By Larry Ladd, Director, National Higher Education Practice, Grant Thornton LLP
It’s the question most talked about within the industry: is the business model outmoded? Will we see fundamental change?
First let’s be clear about what is meant by the current business model, or more accurately the “typical” business model:
- Land-based classrooms, with faculty teaching and students learning, on a fixed schedule.
- Extensive physical plants that include not only classroom, offices, libraries, residence halls, and athletic and recreational facilities.
- Faculty who are rewarded for research more than for teaching
- Growing administrative staff and costs
- Net prices that are growing faster than the rate of income growth and faster than inflation. The extent of student debt in particular has come under withering criticism.
Second, let’s also be clear about what is meant by a future business model, recognizing that we can only be speculative.
- Courses with a “blended” or “hybrid” pedagogy between online and land-based instruction, using technology where it can work best and lower costs. Fully online courses will also apply in many situations.
- Courses with far larger enrollments than previously conceived, using leveraged technology.
- Limited physical plants, with more leasing and owning.
Critiques of the current business model come mostly from observers of higher education, rather than from participants. The observers have been very outspoken.
A nationwide opinion poll conducted for Northeastern University reported that while three in four respondents said American colleges outranked those in both emerging and mature economies, 83 percent said American higher education “needs to change to remain competitive.” That view was even more prevalent among adults ages 18 to 30, 90 percent of whom agreed with that statement.
Within higher education itself, however, there is a generally more conservative stance. A survey of presidents indicated that the four major concerns were Federal student aid, budget shortfalls, decline of state support, and rising tuition/affordability, which are all important effects of the current business model but don’t necessary address the model itself. A survey of chief business officers of colleges and universities showed that most business offers see the business model as strained but workable. And two thirds characterized their institution’s financial health as either excellent or good.
Trustees are caught in the middle between public opinion and campus opinion. When the Association of Governing Boards of Universities and Colleges issued the results of its survey of 2,500 trustees this year, they found that trustees think that college costs are too high at other institutions but not at their own. They also view educational outcomes more favorably for their own institution than in higher education generally
It’s certainly easy to believe that we are trapped in a bubble, not unlike the dot.com bubble or the mortgage bubble, where all signs pointed to collapse but participants kept behaving the same. Immediately after each bubble burst, all of us said “what were they thinking?” and self-righteously condemned them for their foolishness and greed.

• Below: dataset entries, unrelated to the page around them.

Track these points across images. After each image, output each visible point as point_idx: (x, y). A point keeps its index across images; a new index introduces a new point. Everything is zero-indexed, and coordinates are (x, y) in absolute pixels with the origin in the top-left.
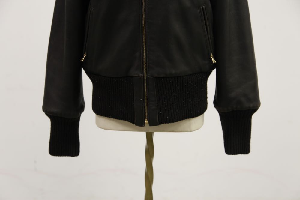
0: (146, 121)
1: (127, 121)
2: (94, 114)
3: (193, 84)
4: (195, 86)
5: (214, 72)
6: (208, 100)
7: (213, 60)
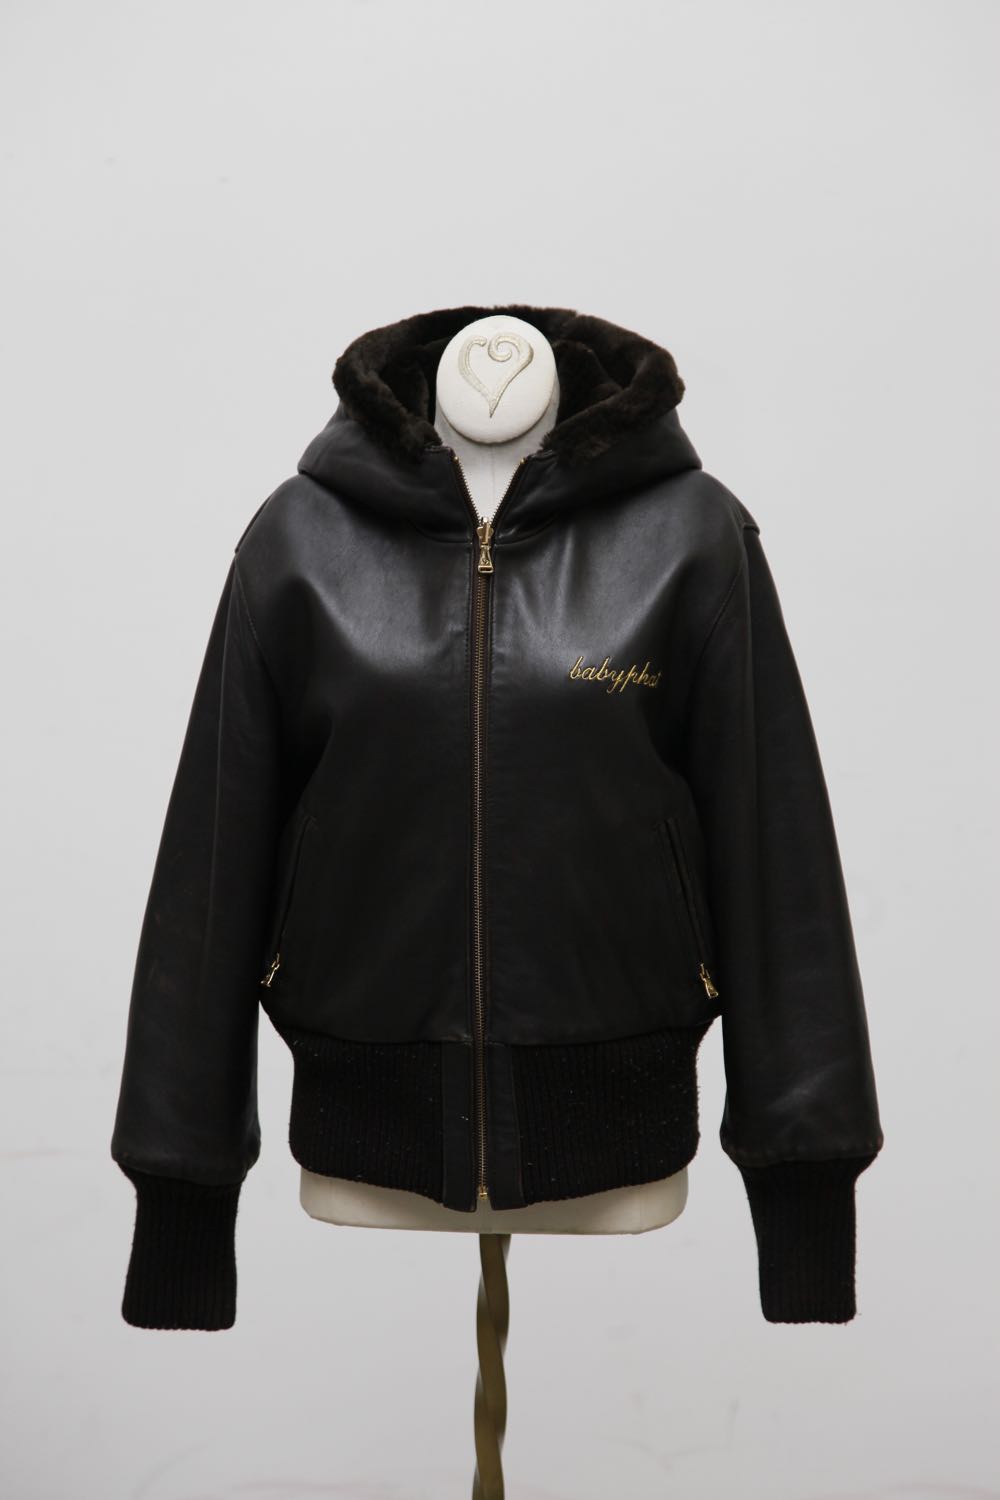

In the last year I’ve becoming far more sympathetic with the participants in recent “bubbles” that burst, now that my own industry is a likely candidate. Why? Because there are severe penalties if you act any differently than to continue to stay in the bubble. If you stop raising tuition so rapidly, you just lose revenue (you don’t actually get much else). If you control academic or administrative costs, you get campus turmoil which few are prepared to face. If you limit your facilities growth, prospective students go elsewhere. If you start to shift the faculty reward balance toward teaching, faculty revolt and the best might leave.
So we know we are in a bubble and must take action, yet we also know that action spells short-term trouble for our institutions.

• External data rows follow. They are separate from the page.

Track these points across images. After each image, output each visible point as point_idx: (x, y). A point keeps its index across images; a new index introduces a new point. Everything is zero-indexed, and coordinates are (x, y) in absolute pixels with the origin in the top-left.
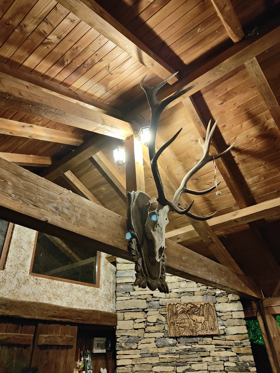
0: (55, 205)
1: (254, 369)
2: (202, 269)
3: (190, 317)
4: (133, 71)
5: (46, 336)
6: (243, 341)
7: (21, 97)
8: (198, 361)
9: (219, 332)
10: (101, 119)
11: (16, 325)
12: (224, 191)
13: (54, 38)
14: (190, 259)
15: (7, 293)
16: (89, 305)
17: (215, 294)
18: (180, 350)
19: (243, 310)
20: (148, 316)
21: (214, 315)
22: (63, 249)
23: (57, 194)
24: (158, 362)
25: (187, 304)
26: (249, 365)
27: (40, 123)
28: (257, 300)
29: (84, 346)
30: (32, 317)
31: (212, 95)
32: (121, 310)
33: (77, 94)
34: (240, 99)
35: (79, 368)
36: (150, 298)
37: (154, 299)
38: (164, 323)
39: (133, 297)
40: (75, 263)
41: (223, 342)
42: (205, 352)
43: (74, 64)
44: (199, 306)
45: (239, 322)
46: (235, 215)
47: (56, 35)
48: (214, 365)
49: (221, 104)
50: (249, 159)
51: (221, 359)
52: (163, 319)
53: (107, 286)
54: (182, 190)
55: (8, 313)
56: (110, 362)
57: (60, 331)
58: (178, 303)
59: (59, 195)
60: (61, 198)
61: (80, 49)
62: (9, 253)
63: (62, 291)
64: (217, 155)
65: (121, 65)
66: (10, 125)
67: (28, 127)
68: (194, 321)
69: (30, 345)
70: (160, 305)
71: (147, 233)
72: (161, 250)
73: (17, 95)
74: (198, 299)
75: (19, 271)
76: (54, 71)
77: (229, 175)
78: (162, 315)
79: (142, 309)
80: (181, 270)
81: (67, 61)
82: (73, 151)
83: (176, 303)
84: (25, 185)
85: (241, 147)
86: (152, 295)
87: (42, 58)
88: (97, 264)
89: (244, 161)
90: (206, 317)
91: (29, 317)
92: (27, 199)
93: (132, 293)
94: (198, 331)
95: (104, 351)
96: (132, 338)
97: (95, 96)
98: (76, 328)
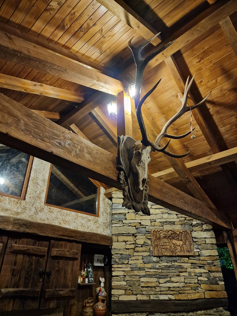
0: (59, 141)
1: (223, 283)
2: (179, 200)
3: (170, 241)
4: (123, 34)
5: (58, 249)
6: (214, 262)
7: (29, 54)
8: (177, 275)
9: (195, 254)
10: (96, 76)
11: (34, 240)
12: (200, 139)
13: (55, 4)
14: (170, 192)
15: (28, 218)
16: (90, 230)
17: (192, 224)
18: (162, 266)
19: (215, 237)
20: (137, 239)
21: (191, 240)
22: (71, 188)
23: (60, 133)
24: (144, 274)
25: (169, 231)
26: (218, 280)
27: (48, 83)
28: (227, 230)
29: (87, 260)
30: (46, 235)
31: (191, 54)
32: (116, 234)
33: (76, 56)
34: (215, 57)
35: (83, 276)
36: (138, 226)
37: (142, 226)
38: (149, 245)
39: (125, 225)
40: (81, 199)
41: (197, 262)
42: (183, 268)
43: (73, 28)
44: (178, 233)
45: (211, 247)
46: (209, 159)
47: (57, 2)
48: (190, 278)
49: (199, 62)
50: (222, 110)
51: (196, 275)
52: (149, 242)
53: (105, 216)
54: (162, 135)
55: (27, 230)
56: (107, 273)
57: (68, 247)
58: (161, 230)
59: (62, 133)
60: (63, 136)
61: (77, 15)
62: (28, 187)
63: (70, 218)
64: (194, 106)
65: (112, 29)
66: (24, 84)
67: (38, 85)
68: (174, 244)
69: (45, 256)
70: (147, 232)
71: (133, 168)
72: (144, 181)
73: (26, 52)
74: (178, 228)
75: (36, 202)
76: (57, 35)
77: (204, 125)
78: (148, 239)
79: (132, 234)
80: (161, 199)
81: (67, 25)
82: (76, 107)
83: (159, 230)
84: (34, 124)
85: (215, 100)
86: (140, 223)
87: (46, 23)
88: (97, 200)
89: (218, 112)
90: (184, 241)
91: (43, 235)
92: (36, 134)
93: (124, 221)
94: (177, 252)
95: (103, 265)
96: (124, 256)
97: (92, 58)
98: (80, 245)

I recommend following two parallel strategies.
First, maintain the status quo to as limited a degree as you can. Don’t directly confront the status quo if you have the luxury to continue to enjoy it.

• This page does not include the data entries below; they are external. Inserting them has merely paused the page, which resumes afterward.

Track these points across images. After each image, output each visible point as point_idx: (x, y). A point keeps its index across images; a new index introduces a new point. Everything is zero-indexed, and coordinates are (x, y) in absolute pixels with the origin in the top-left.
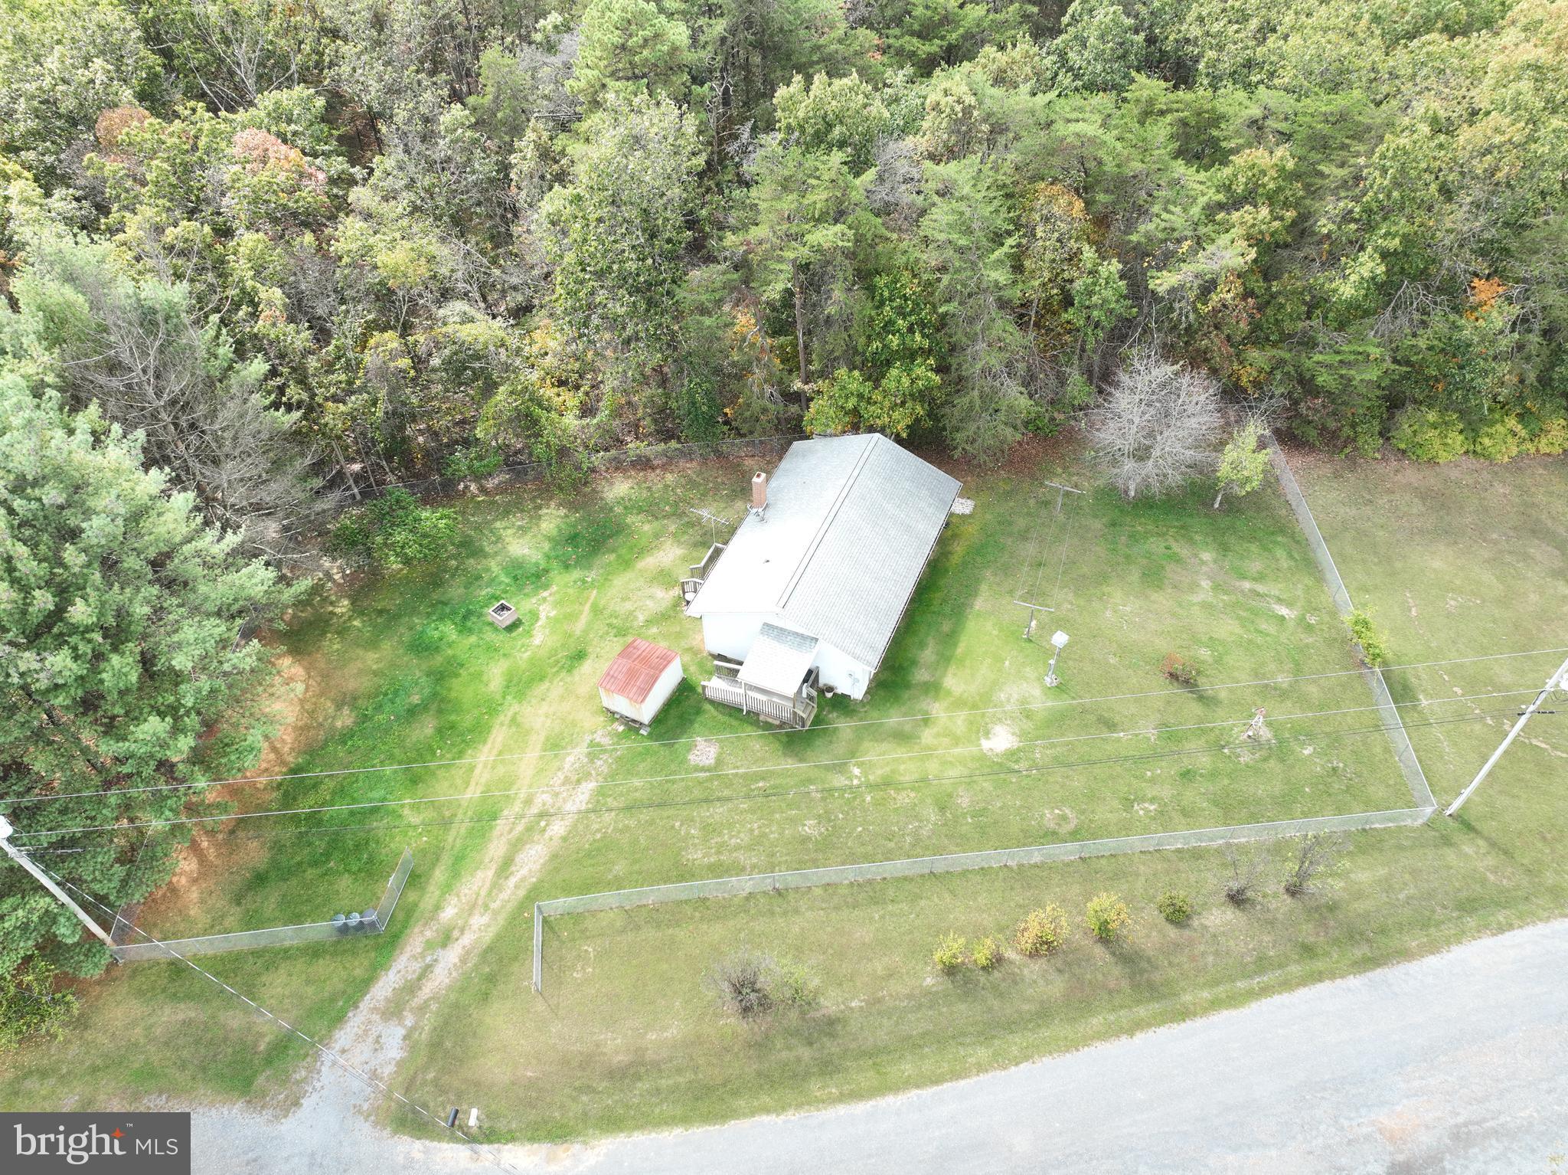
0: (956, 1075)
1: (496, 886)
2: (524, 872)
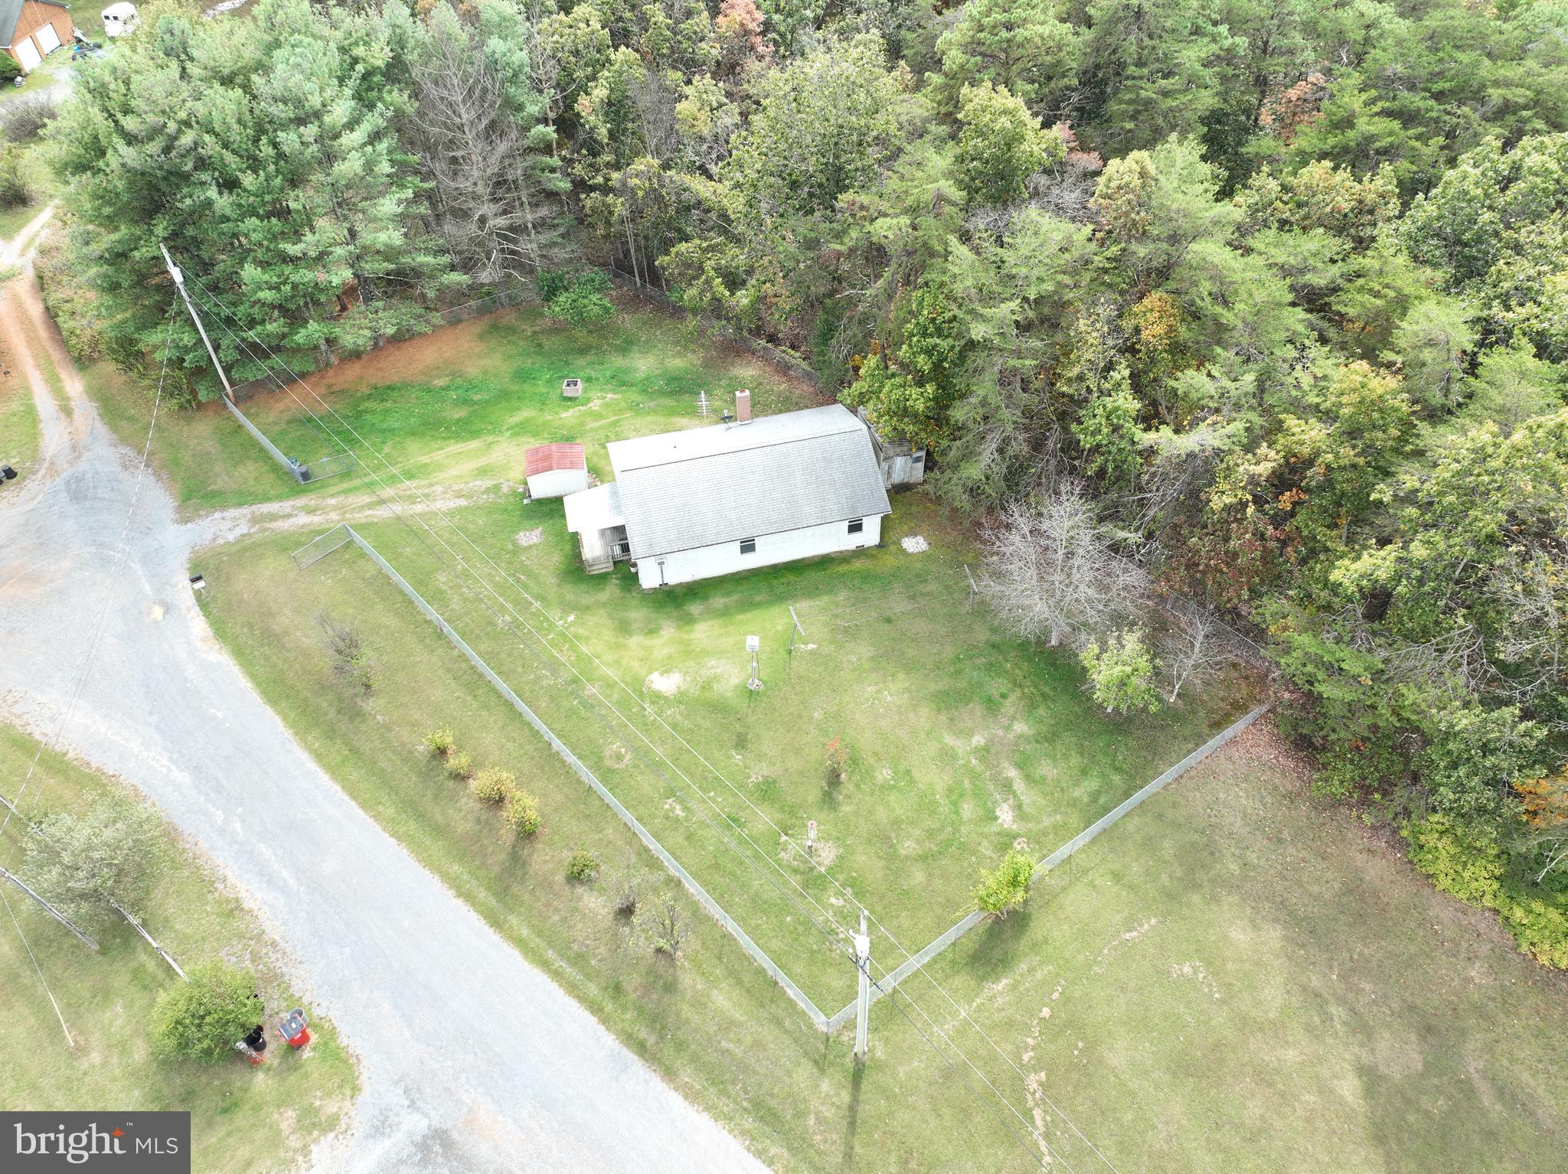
0: (364, 805)
1: (361, 508)
2: (378, 513)
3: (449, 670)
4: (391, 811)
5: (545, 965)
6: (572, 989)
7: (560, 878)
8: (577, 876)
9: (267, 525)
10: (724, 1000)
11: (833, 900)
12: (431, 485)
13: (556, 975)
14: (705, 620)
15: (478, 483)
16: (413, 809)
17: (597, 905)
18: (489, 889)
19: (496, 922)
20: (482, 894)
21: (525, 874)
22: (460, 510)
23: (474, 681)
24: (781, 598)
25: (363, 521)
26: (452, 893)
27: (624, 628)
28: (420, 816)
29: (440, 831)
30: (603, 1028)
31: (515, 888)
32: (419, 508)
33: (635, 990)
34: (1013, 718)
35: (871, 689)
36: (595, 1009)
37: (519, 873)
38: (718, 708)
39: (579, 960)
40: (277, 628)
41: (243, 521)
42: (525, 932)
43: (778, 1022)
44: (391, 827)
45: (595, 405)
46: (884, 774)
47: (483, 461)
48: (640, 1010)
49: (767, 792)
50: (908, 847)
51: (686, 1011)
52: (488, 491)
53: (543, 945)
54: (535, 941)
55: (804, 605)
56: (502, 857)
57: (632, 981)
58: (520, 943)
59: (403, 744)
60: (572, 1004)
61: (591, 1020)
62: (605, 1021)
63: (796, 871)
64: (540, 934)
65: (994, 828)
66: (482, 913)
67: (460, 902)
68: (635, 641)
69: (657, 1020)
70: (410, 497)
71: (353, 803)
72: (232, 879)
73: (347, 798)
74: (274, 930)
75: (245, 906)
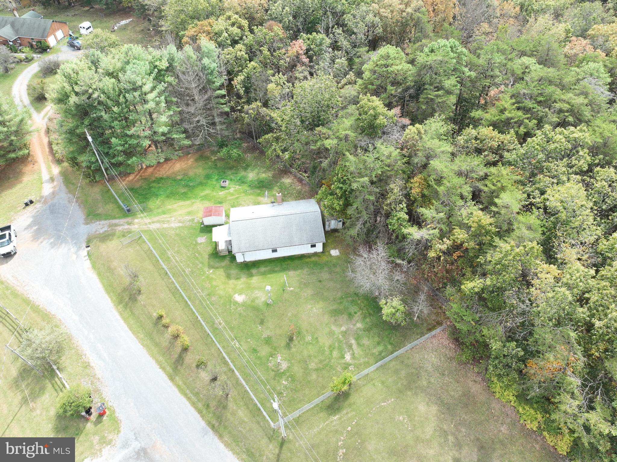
0: (133, 333)
1: (146, 224)
2: (152, 226)
3: (168, 287)
4: (142, 336)
5: (185, 395)
6: (193, 404)
7: (194, 365)
8: (200, 365)
9: (114, 228)
10: (242, 413)
11: (284, 382)
12: (171, 217)
13: (189, 399)
14: (257, 276)
15: (187, 217)
16: (149, 336)
17: (205, 376)
18: (171, 366)
19: (172, 379)
20: (168, 368)
21: (183, 363)
22: (179, 227)
23: (175, 292)
24: (284, 270)
25: (146, 229)
26: (158, 367)
27: (228, 277)
28: (152, 339)
29: (157, 345)
30: (201, 419)
31: (179, 367)
32: (165, 226)
33: (213, 407)
34: (357, 321)
35: (309, 306)
36: (200, 412)
37: (181, 362)
38: (256, 309)
39: (197, 394)
40: (112, 267)
41: (106, 226)
42: (180, 383)
43: (259, 423)
44: (141, 341)
45: (232, 190)
46: (309, 338)
47: (190, 209)
48: (214, 414)
49: (268, 341)
50: (312, 365)
51: (229, 416)
52: (190, 221)
53: (186, 388)
54: (183, 386)
55: (292, 273)
56: (176, 356)
57: (213, 404)
58: (178, 386)
59: (149, 313)
60: (192, 410)
61: (198, 416)
62: (203, 417)
63: (273, 370)
64: (185, 384)
65: (343, 361)
66: (167, 375)
67: (161, 370)
68: (232, 282)
69: (219, 418)
70: (163, 221)
71: (130, 332)
72: (88, 355)
73: (128, 330)
74: (99, 373)
75: (91, 365)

Second, develop and nurture alternative “business models” in parallel to your existing “status quo” model that is likely to evolve into your institution of the future.
Institutions as different at Harvard and Southern New Hampshire University are both following this two-pronged approach.
Harvard, along with MIT and other research universities, have announced the creation of edX, a well-capitalized joint venture to begin offering MOOCs (massive open online courses) by their faculty. These courses likely to compete, for better or worse, with courses at other colleges lower on the prestige ladderHarvard has partnered with a variety of other high-powered universities to create edX, a well-capitalized initiative in online education using massive open online courses (MOOCs) taught by their very best faculty.
Southern New Hampshire University is now two separate educational enterprises, a traditional campus program and an online program, with cross-fertilization of both academics and finances.
Another strategy worth watching is the New Paradigm Initiative, where a consortium of 16 liberal arts colleges and universities in the South that will offer online and blended courses to students on any of the campuses within the consortium, meaning students at one institution are no longer limited to the courses offered just at their college. “In an effort to maintain the feel of small liberal-arts classes, professors on the home campus of a course will teach in a classroom outfitted with conference capabilities and students on other campuses will take part in real-time, synchronous discussions.”
Institutions that can’t afford a parallel of two separate strategies, such as the Meadville Lombard Theological School, have opted to follow the second path (blended instruction exclusively), so far to resounding success.
These examples are just a few of the many places where new business models are emerging. It is highly likely that the pace of adoption of the new models will accelerate rapidly in the next year.